* [WORK TO COMPLETE] Return all of the data that follows precisely, leaving every image out.

◇ ◇ ◇ ◇

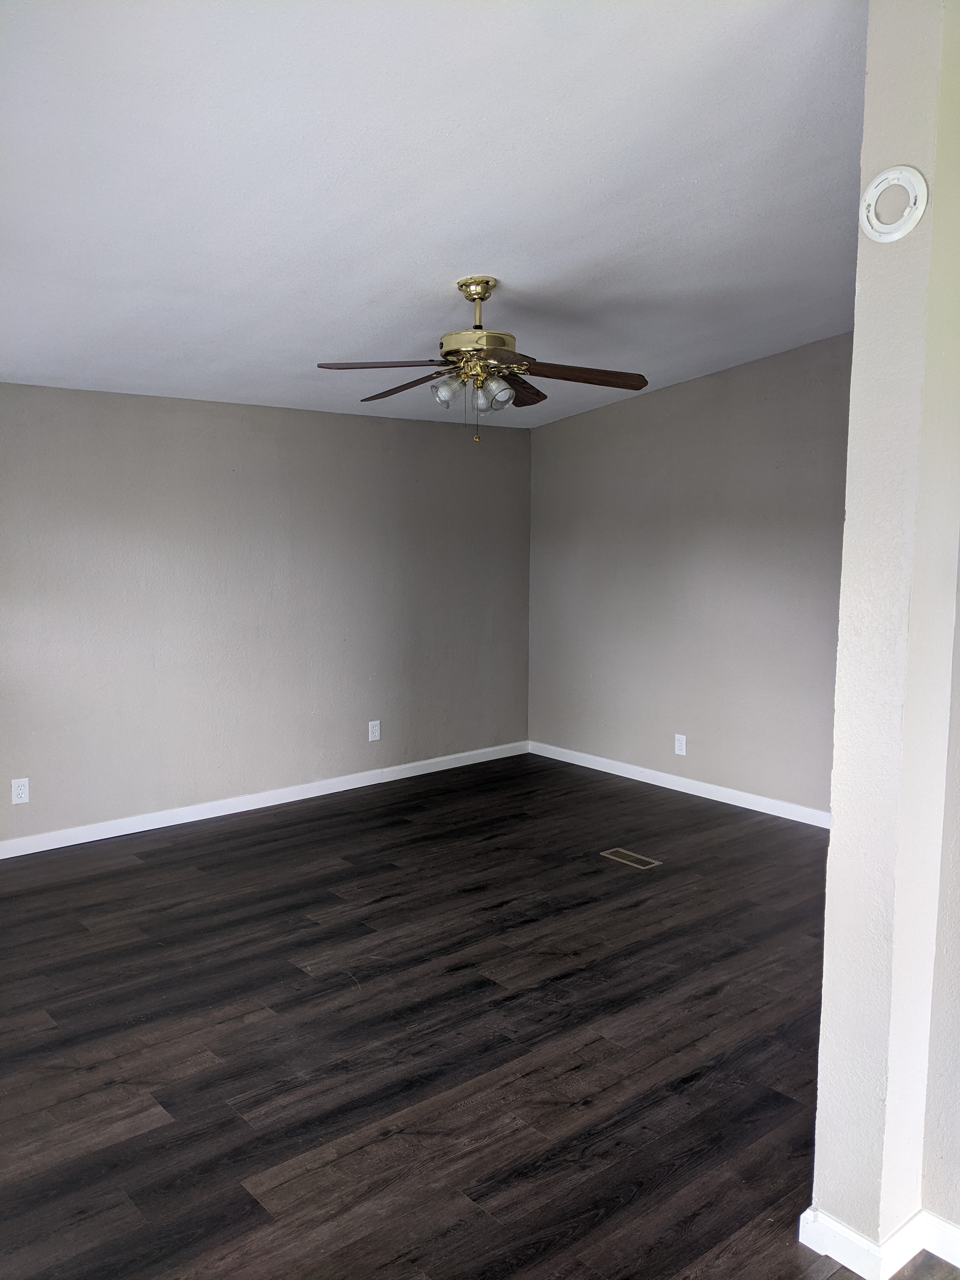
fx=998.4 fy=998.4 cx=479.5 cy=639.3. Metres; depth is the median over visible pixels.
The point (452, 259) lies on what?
ceiling
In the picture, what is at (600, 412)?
right wall
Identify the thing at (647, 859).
floor vent
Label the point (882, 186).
mounting bracket
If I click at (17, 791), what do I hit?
wall socket
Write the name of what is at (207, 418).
left wall
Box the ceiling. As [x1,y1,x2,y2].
[0,0,864,428]
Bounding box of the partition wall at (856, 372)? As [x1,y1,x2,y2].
[812,0,959,1274]
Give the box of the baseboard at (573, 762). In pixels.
[527,740,832,828]
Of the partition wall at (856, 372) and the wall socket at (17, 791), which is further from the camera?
the wall socket at (17, 791)
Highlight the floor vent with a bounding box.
[599,846,661,869]
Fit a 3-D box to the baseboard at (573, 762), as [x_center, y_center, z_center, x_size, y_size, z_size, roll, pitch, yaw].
[1.470,0.896,5.616,0.015,0.087,3.585,-5,8,-40]
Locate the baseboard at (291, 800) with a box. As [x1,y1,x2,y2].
[0,739,529,858]
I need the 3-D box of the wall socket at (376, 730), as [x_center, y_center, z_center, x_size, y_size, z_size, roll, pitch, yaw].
[-0.630,0.547,6.009,0.075,0.122,0.008,-5,8,-40]
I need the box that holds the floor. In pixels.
[0,753,956,1279]
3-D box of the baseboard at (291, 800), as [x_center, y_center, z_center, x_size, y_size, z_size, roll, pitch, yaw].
[-1.464,0.913,5.369,4.817,0.086,0.014,-5,8,-40]
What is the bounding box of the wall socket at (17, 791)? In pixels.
[10,776,30,804]
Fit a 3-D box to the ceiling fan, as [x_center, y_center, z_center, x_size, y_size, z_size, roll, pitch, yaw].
[-0.003,-1.048,3.738,1.201,0.609,1.200,-5,8,-40]
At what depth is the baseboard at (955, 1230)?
2.11 m
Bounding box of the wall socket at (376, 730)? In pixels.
[368,719,381,741]
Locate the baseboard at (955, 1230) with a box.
[801,1203,959,1279]
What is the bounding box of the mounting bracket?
[859,165,928,243]
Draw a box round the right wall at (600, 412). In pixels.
[528,332,852,818]
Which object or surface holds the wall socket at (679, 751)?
attached to the right wall at (600, 412)
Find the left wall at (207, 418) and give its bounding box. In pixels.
[0,382,532,847]
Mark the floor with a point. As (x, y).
(244, 1171)
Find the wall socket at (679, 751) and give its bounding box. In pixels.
[674,733,687,755]
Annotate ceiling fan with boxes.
[315,275,647,441]
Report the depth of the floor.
3.02 m

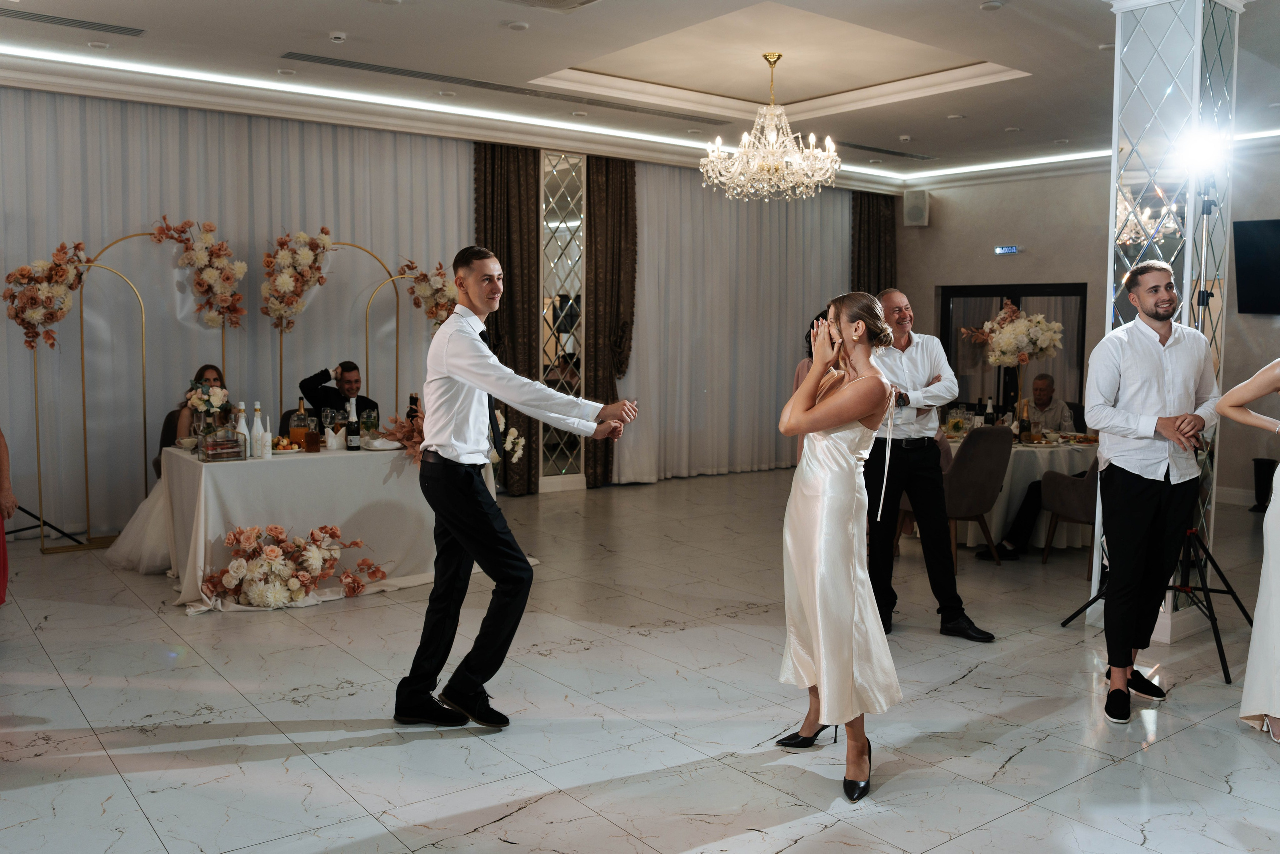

◇ ◇ ◇ ◇

* [SOLUTION TO THIS PROBLEM]
fx=998.4 fy=998.4 cx=479.5 cy=639.3. Metres; depth is the median over visible pixels.
The point (452, 259) lies on what?
ceiling
In the picture, what is at (600, 412)?
right wall
Identify the thing at (647, 859).
floor vent
Label the point (882, 186).
mounting bracket
If I click at (17, 791), what do I hit?
wall socket
Write the name of what is at (207, 418).
left wall
Box the ceiling. As [x1,y1,x2,y2].
[0,0,864,428]
Bounding box of the partition wall at (856, 372)? As [x1,y1,x2,y2].
[812,0,959,1274]
Give the box of the baseboard at (573, 762). In pixels.
[527,740,832,828]
Of the partition wall at (856, 372) and the wall socket at (17, 791), which is further from the camera?
the wall socket at (17, 791)
Highlight the floor vent with a bounding box.
[599,846,661,869]
Fit a 3-D box to the baseboard at (573, 762), as [x_center, y_center, z_center, x_size, y_size, z_size, roll, pitch, yaw].
[1.470,0.896,5.616,0.015,0.087,3.585,-5,8,-40]
Locate the baseboard at (291, 800) with a box. As [x1,y1,x2,y2].
[0,739,529,858]
I need the 3-D box of the wall socket at (376, 730), as [x_center, y_center, z_center, x_size, y_size, z_size, roll, pitch, yaw].
[-0.630,0.547,6.009,0.075,0.122,0.008,-5,8,-40]
I need the box that holds the floor. In pixels.
[0,753,956,1279]
3-D box of the baseboard at (291, 800), as [x_center, y_center, z_center, x_size, y_size, z_size, roll, pitch, yaw].
[-1.464,0.913,5.369,4.817,0.086,0.014,-5,8,-40]
What is the bounding box of the wall socket at (17, 791)? In pixels.
[10,776,30,804]
Fit a 3-D box to the ceiling fan, as [x_center, y_center, z_center, x_size, y_size, z_size, roll, pitch, yaw].
[-0.003,-1.048,3.738,1.201,0.609,1.200,-5,8,-40]
At what depth is the baseboard at (955, 1230)?
2.11 m
Bounding box of the wall socket at (376, 730)? In pixels.
[368,719,381,741]
Locate the baseboard at (955, 1230) with a box.
[801,1203,959,1279]
What is the bounding box of the mounting bracket?
[859,165,928,243]
Draw a box round the right wall at (600, 412). In pixels.
[528,332,852,818]
Which object or surface holds the wall socket at (679, 751)?
attached to the right wall at (600, 412)
Find the left wall at (207, 418) and give its bounding box. In pixels.
[0,382,532,847]
Mark the floor with a point. As (x, y).
(244, 1171)
Find the wall socket at (679, 751) and give its bounding box. In pixels.
[674,733,687,755]
Annotate ceiling fan with boxes.
[315,275,647,441]
Report the depth of the floor.
3.02 m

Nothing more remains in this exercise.